As a member of the Additive Coordination Team, Pantex is collaborating with Sandia National Laboratory, Livermore National Laboratory, Kansas City National Security Campus, and Y-12 National Security Complex, sharing all aspects of AM capabilities. Oak Ridge National Laboratory has developed a software program called “Peregrine” which Pantex and HSU are using to further diagnostic capabilities for defect detection of AM metal components.

Pantex provides the HSU student researchers specifications, or parameters, for a part, tool, or component. From there, the additive-build process takes place at the university and the item is shipped out for intense scans and testing. Developing the relationship with HSU provides an opportunity for Pantex to utilize the professors, students, and lab space. This relationship develops student learning and will, potentially, offer students an opportunity to further their professional development at Pantex, if they desire.

“All the metallurgical aspects are done here at Pantex.
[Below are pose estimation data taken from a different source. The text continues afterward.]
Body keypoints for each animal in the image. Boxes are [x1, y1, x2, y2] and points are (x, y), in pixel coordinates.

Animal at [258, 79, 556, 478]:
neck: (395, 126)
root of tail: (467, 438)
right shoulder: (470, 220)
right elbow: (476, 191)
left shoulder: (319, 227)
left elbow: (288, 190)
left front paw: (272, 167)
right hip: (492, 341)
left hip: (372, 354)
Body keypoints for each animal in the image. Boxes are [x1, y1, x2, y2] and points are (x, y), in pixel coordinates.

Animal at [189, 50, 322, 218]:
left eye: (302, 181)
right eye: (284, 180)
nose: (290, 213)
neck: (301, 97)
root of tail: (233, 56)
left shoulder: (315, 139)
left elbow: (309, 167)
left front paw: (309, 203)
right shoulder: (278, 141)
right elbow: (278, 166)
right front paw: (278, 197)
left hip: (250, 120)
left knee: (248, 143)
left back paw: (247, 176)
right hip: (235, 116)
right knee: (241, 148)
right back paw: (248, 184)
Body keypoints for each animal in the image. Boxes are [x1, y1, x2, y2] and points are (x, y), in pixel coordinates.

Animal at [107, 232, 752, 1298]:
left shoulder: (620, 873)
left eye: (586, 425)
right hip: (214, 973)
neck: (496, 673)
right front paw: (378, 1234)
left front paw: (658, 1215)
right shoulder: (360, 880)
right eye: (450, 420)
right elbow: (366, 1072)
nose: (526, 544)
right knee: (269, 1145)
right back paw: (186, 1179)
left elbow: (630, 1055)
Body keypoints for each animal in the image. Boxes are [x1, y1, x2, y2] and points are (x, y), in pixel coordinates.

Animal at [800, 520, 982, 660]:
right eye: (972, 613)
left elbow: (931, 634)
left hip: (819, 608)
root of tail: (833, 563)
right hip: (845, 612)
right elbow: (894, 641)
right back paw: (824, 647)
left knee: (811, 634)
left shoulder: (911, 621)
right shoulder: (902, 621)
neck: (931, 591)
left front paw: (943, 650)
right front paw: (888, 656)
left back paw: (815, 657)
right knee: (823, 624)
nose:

We take the scanned images and feed that data back to the algorithm,” Jones said, “And having access to HSU’s engineering students and faculty resources allows us to send them changes and they can change the parameters in a day.”

The initial thermal images and CT scans are first overlayed on top of the IPQM data to observe correlations between the in-situ data captured and the true porosity located within the part. The overlayed data can be seen in a 3D representation that displays both the IPQM data at the selected layer, and porosity.

A 3D representation that displays both the porosity and the IPQM data at a designated layer of a part
A 3D representation that displays both the porosity and the IPQM data at a designated layer of a part.

Based on this initial ML algorithm, the model is able to predict areas of porosity from potential keyholing. A keyhole is created when the laser beam is melting and vaporizing material (metal) and the bottom of the melt pool is a vapor-filled cavity. As the laser interacts with the vapor and plasma within the keyhole, deeper penetration is allowed with the layer.

As part of the ML, the team-built spheres of various sizes and different laser power settings, as shown in the figure below, into density cubes to verify the Sigma Labs thermal images could capture those spheres. Then, CT scanned the cubes to overlay the thermal images for accuracy of predicted patterns. Although this was initially thought to provide a good learning model, a ML programmer pointed out if the model is taught to detect a forced defect, it will only learn that defect. The team is now taking as-built components and developing algorithms to look for defects based upon thermal images. This process of ML is a progressive venture. Each build and test of the algorithm provides more data to feed into the model.

Thermal images and CT scan locations of built-in porosity at different laser power settings
Thermal images and CT scan locations of built-in porosity at different laser power settings

Currently, the ML/AM system is operating at between 50 to 60 percent accuracy rate. Not bad, but not quite where the technology needs to be for full operation. So, just how good is this algorithm likely to be?

“The endgame is to get at least 85 percent accuracy in our defect rate,” Jones said. “We keep training the model. It begins to learn. We think with that we could put a system into production that would be able to predict defects accurately.”

“This ML/AM research has the potential to change production of critical components by reducing waste, increasing efficiency of production, and reducing overall cost of production,” said Caleb Heltenberg, Pantex Plant Directed Research and Development and Partnerships and Tech Transfer Programs manager, “And, not just for Pantex and other NSE sites and labs, but it has potential applications in private industry.”